__PROBLEM DETAILS__
Look for the word "KiCad" in the material below, then report each line where it occurs.

__PROVIDED RECORDS__
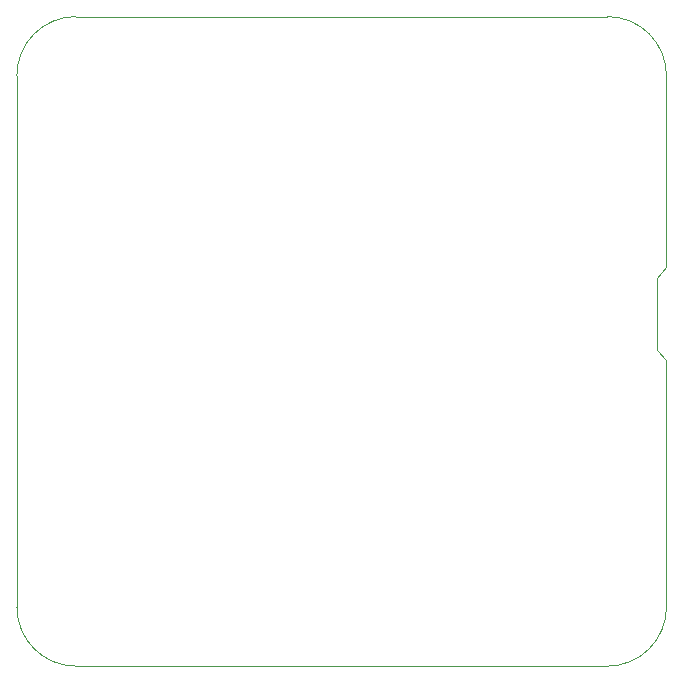
<source format=gbr>
%TF.GenerationSoftware,KiCad,Pcbnew,(6.0.9)*%
%TF.CreationDate,2022-11-01T00:51:48+09:00*%
%TF.ProjectId,STM32-FC,53544d33-322d-4464-932e-6b696361645f,rev?*%
%TF.SameCoordinates,Original*%
%TF.FileFunction,Profile,NP*%
%FSLAX46Y46*%
G04 Gerber Fmt 4.6, Leading zero omitted, Abs format (unit mm)*
G04 Created by KiCad (PCBNEW (6.0.9)) date 2022-11-01 00:51:48*
%MOMM*%
%LPD*%
G01*
G04 APERTURE LIST*
%TA.AperFunction,Profile*%
%ADD10C,0.100000*%
%TD*%
G04 APERTURE END LIST*
D10*
X122500000Y-122500000D02*
G75*
G03*
X127500000Y-127500000I5000000J0D01*
G01*
X176700000Y-100700000D02*
X177500000Y-101600000D01*
X177500000Y-77500000D02*
G75*
G03*
X172500000Y-72500000I-5000000J0D01*
G01*
X127500000Y-72500000D02*
G75*
G03*
X122500000Y-77500000I0J-5000000D01*
G01*
X172500000Y-127500000D02*
G75*
G03*
X177500000Y-122500000I0J5000000D01*
G01*
X177500000Y-93700000D02*
X176700000Y-94600000D01*
X172500000Y-127500000D02*
X127500000Y-127500000D01*
X177500000Y-77500000D02*
X177500000Y-93700000D01*
X177500000Y-122500000D02*
X177500000Y-101600000D01*
X122500000Y-122500000D02*
X122500000Y-77500000D01*
X127500000Y-72500000D02*
X172500000Y-72500000D01*
X176700000Y-94600000D02*
X176700000Y-100700000D01*
M02*

</source>
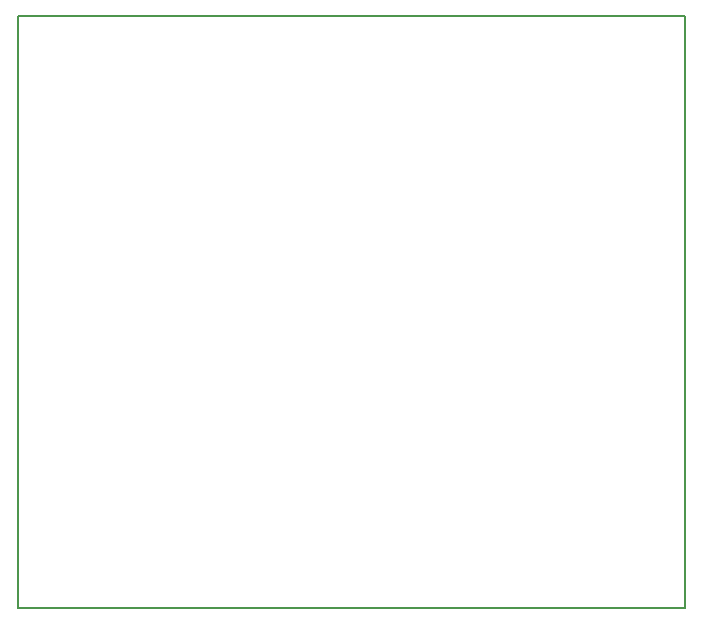
<source format=gbr>
G04 #@! TF.GenerationSoftware,KiCad,Pcbnew,(5.1.8)-1*
G04 #@! TF.CreationDate,2020-12-15T23:42:14+02:00*
G04 #@! TF.ProjectId,qam - demodulator,71616d20-2d20-4646-956d-6f64756c6174,rev?*
G04 #@! TF.SameCoordinates,Original*
G04 #@! TF.FileFunction,Profile,NP*
%FSLAX46Y46*%
G04 Gerber Fmt 4.6, Leading zero omitted, Abs format (unit mm)*
G04 Created by KiCad (PCBNEW (5.1.8)-1) date 2020-12-15 23:42:14*
%MOMM*%
%LPD*%
G01*
G04 APERTURE LIST*
G04 #@! TA.AperFunction,Profile*
%ADD10C,0.200000*%
G04 #@! TD*
G04 APERTURE END LIST*
D10*
X225800000Y-80000000D02*
X169300000Y-80000000D01*
X225800000Y-80000000D02*
X225800000Y-130100000D01*
X169300000Y-130100000D02*
X225800000Y-130100000D01*
X169300000Y-80000000D02*
X169300000Y-130100000D01*
M02*

</source>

__WORKED SOLUTION__
%TF.GenerationSoftware,KiCad,Pcbnew,(6.0.9)*%
G04 Created by KiCad (PCBNEW (6.0.9)) date 2022-11-01 00:51:48*
G04 #@! TF.GenerationSoftware,KiCad,Pcbnew,(5.1.8)-1*
G04 Created by KiCad (PCBNEW (5.1.8)-1) date 2020-12-15 23:42:14*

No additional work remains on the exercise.